A great friend of mine from Dallas called us a few weeks ago. He was on a layover in LA and wanted to hook up for a few hours. Unfortunately, we were in Berkeley at the time. However, we arrnaged to meet Rob in San Diego a couple of weeks later when he was down there on another trip.

It was a busy week. We had just spent a week in the Midwest visiting my family, then Kirk flew to Maui the day we got home from Kansas and flew back to LA the night before we were to drive to San Diego. We were up early to make the 2+ hour drive.

During my two years of living in Dallas full-time, Rob was one of my closest friends. He's a biologist by education and a photographer by trade. An excellent photographer, I might add. As part of our wedding gift, he shot a roll of black and white for us. He got what was, by far, the best photo of us coming down the aisle after we were married - the only one that wasn't blurry, I might add. That photo is, perhaps, my favorite from our entire wedding. It's the one I blew up and gave to our families. Rob recently started his own photography business, RC Photographic Productions.
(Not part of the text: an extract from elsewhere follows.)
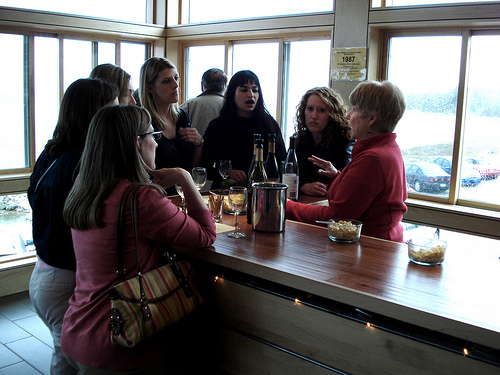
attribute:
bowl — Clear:
[403, 233, 450, 268]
Kirk, Rob & Donna at lunchAnyway, we hadn't seen Rob in at least two years - not since Dianne's wedding. We picked him up at his hotel and then drove down to the Gas Lamp Quarter in downtown San Diego. We walked around a bit and then finally headed over to a Mexican place called "Fred's" (yes, we all laughed at the name). Lunch was good, though not quite "authentic". We had a very nice time, chatting and catching up. All-in-all, it went too quickly, as it usually does when visiting friends we don't see often.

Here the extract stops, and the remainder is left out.